REQUEST
In the article below about online political censorship, which body is Bradley Smith a member of?

** START TEXT TO READ **

Political Web Sites to be Censored by U.S. Government?

By | April 8, 2005

Online political censorship in the U.SA.? It may be on the way — and soon. Bradley Smith is a member of the Federal Election Commission (FEC). He’s also a strong believer in the importance of vigorous online political speech. And right now, he’s worried. In an interview with CNET News.com, Smith warns that the 2002 McCain-Feingold campaign finance restrictions may soon be applied to the Internet, thanks to a recent ruling by a federal judge that any coordinated political activity over the Internet must be regulated.

This new decision essentially overturned the FEC’s vote in 2002 to exempt most Internet communications from the notoriously restrictive McCain-Feingold campaign finance law.

The results could be devastating for online free speech.

Some examples:

* Blogs and other Web sites — even personal home pages — could be fined by the federal government for merely linking to a candidate’s Web site.

* Forwarding a political candidate’s press release to a mailing list, or extensively quoting a candidate’s literature via email, could be a crime.

** END TEXT TO READ **
** START EXTRACTED RECORDS **

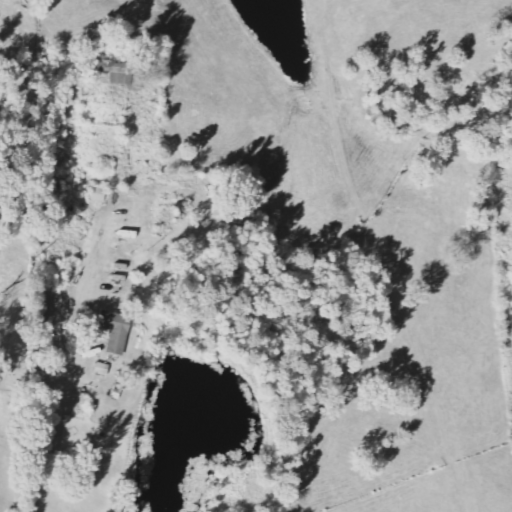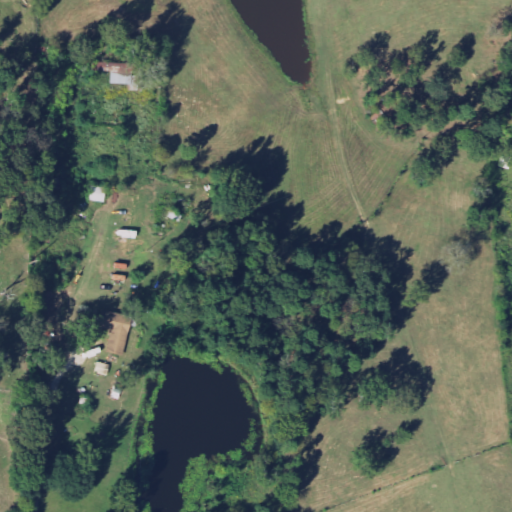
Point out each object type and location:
building: (120, 73)
building: (99, 193)
building: (116, 322)
road: (37, 445)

** END EXTRACTED RECORDS **

RESULT OF THE EXERCISE
The Federal Election Commission (FEC).